In order to remove selection bias from our retrospective series analysis, we evaluated the impact of institutional location of initial therapy on TTF and OS outcomes. When limited to previously untreated patients diagnosed and treated at MSKCC, the adverse effect of CD20 positive histology on TTF and Overall Survival was maintained (Figs 3 and 4). These findings were also confirmed in the cohort of patients initially treated elsewhere.

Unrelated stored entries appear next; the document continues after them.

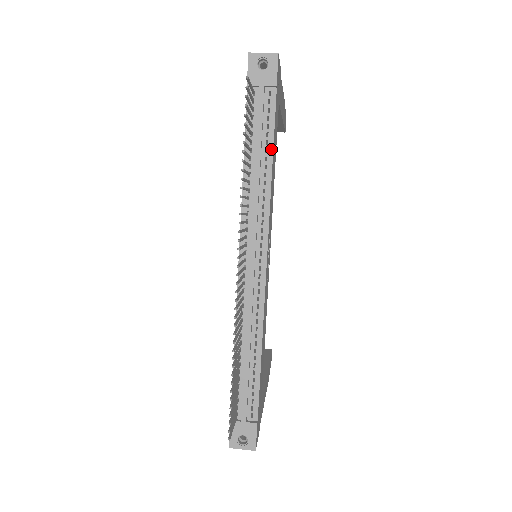
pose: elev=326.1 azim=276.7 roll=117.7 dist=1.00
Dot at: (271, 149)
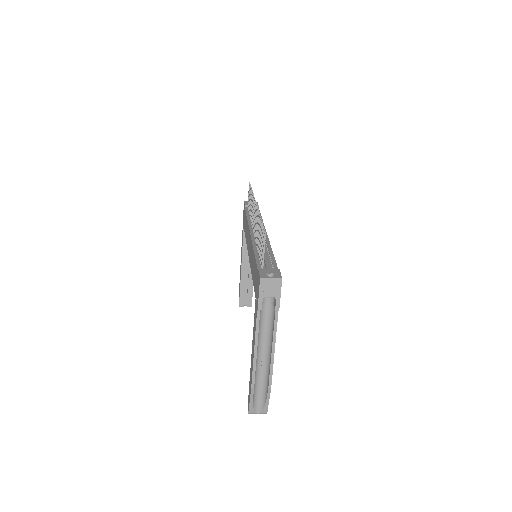
Dot at: (260, 215)
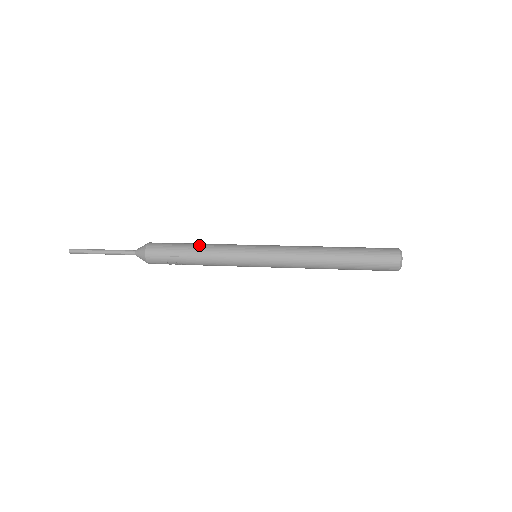
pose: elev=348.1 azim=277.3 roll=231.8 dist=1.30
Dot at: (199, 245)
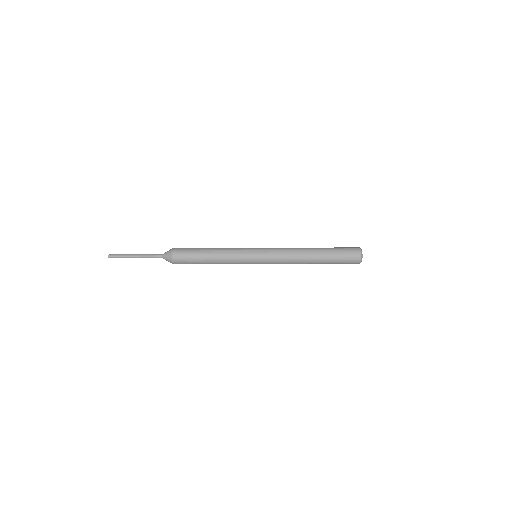
Dot at: (213, 253)
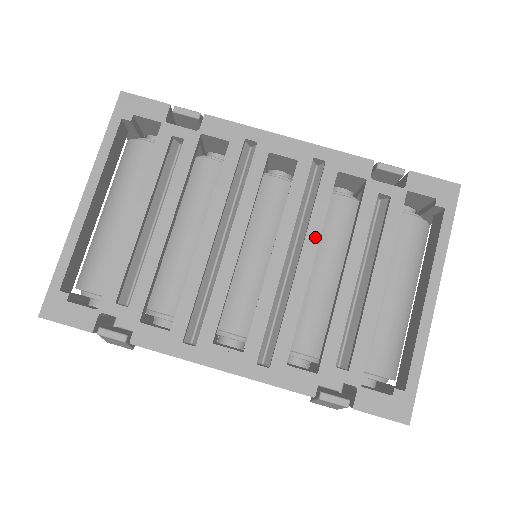
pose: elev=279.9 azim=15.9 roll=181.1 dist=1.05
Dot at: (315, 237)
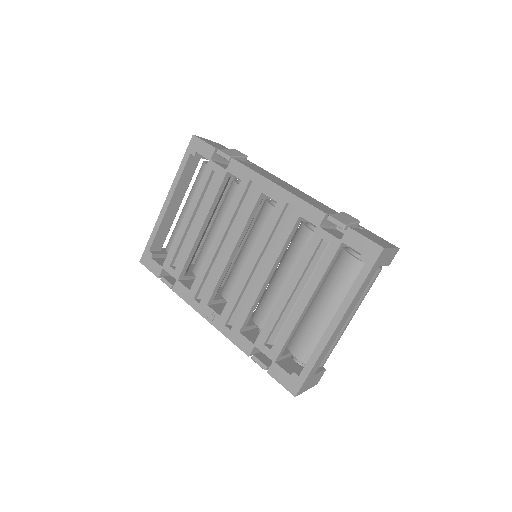
Dot at: (274, 259)
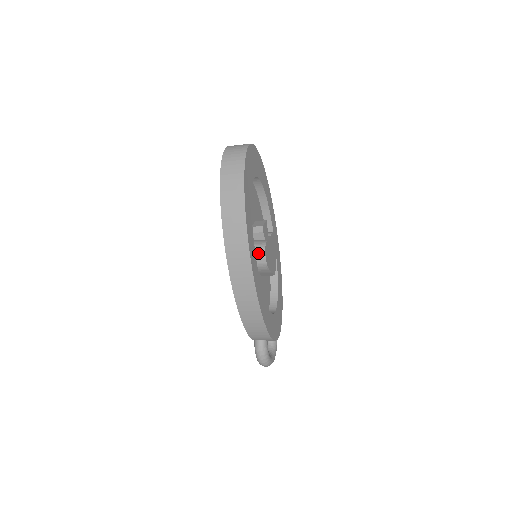
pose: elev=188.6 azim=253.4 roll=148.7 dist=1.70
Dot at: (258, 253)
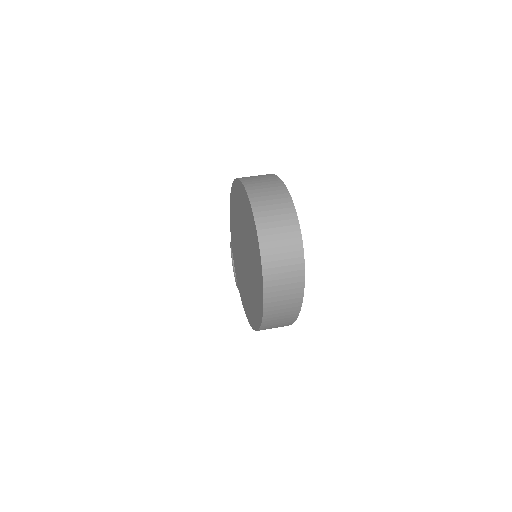
Dot at: occluded
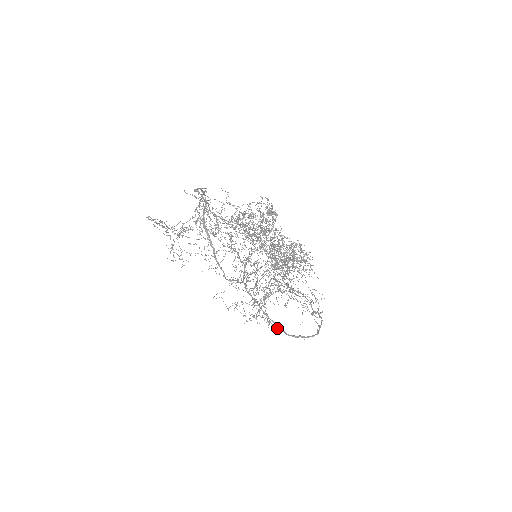
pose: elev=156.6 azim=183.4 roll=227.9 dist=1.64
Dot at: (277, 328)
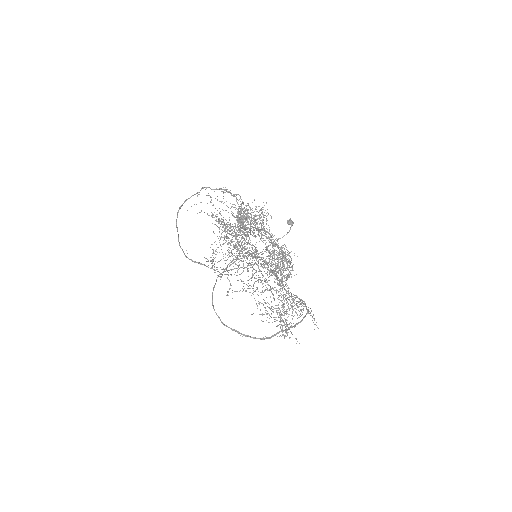
Dot at: occluded
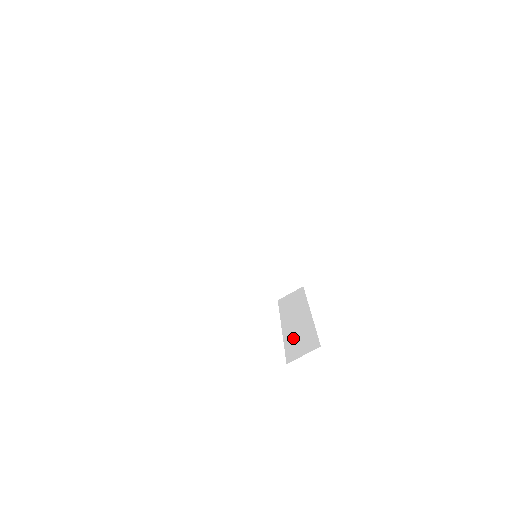
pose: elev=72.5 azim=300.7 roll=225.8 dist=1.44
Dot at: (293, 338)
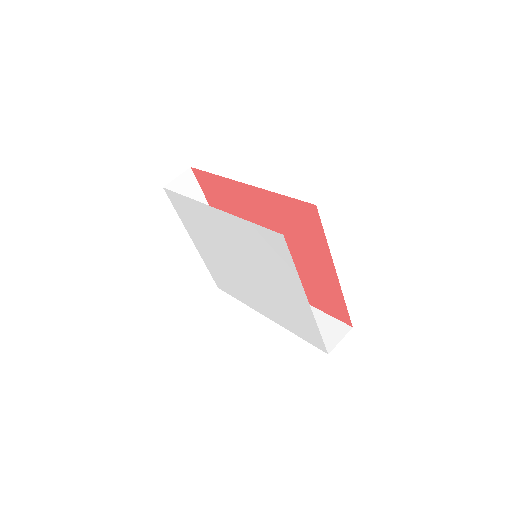
Dot at: occluded
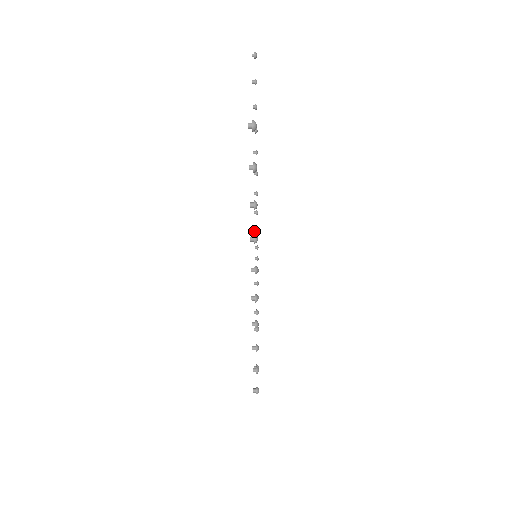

The standard combination chemotherapy regimen utilized in cHD is ABVD. CD20 positive status was also an adverse prognostic factor for TTF among those receiving this regimen (see Fig 5) as well as other cHD regimens, but not for OS. Of interest are eight patients who received CHOP or CHOPE (Lester et al, 2001) chemotherapy in an effort to treat this poor risk lymphoma with more aggressive therapy. Five of eight patients have remained disease-free since their initial therapy, suggesting that these higher dose doxorubicin-based regimens may be promising alternatives to ABVD. Further research will be needed to confirm this initial impression, however.
Among the eligible patients who had relapsed or refractory CD20 positive cHD, autologous stem cell transplantation (ASCT) therapy resulted in outcomes which were poorer, but not significantly different from those with CD20 negative histology (TTF, P = 0·06; OS, P = 0·07). Neither TTF nor OS following ASCT were adversely affected by CD20 status.
Although based on a limited retrospective review at MSKCC, we conclude that the presence of CD20 positive cells in cHD is a poor risk prognostic factor with initial therapy, for TTF and OS. A prospective study is needed to confirm our findings. Salvage autologous transplantation may be successful and appears to eradicate much of the adverse significance of CD20 status. On the other hand, ABVD chemotherapy for initial therapy appears to be unsuccessful in this poor risk group. All cases of cHD should undergo immunophenotypic analysis for CD20, in addition to the CD15 and CD30 antigens. More intensive doxorubicin-containing regimens and rituximab (anti-CD20 antibody) (Rehwald et al, 2003) should be considered for prospective study in this setting.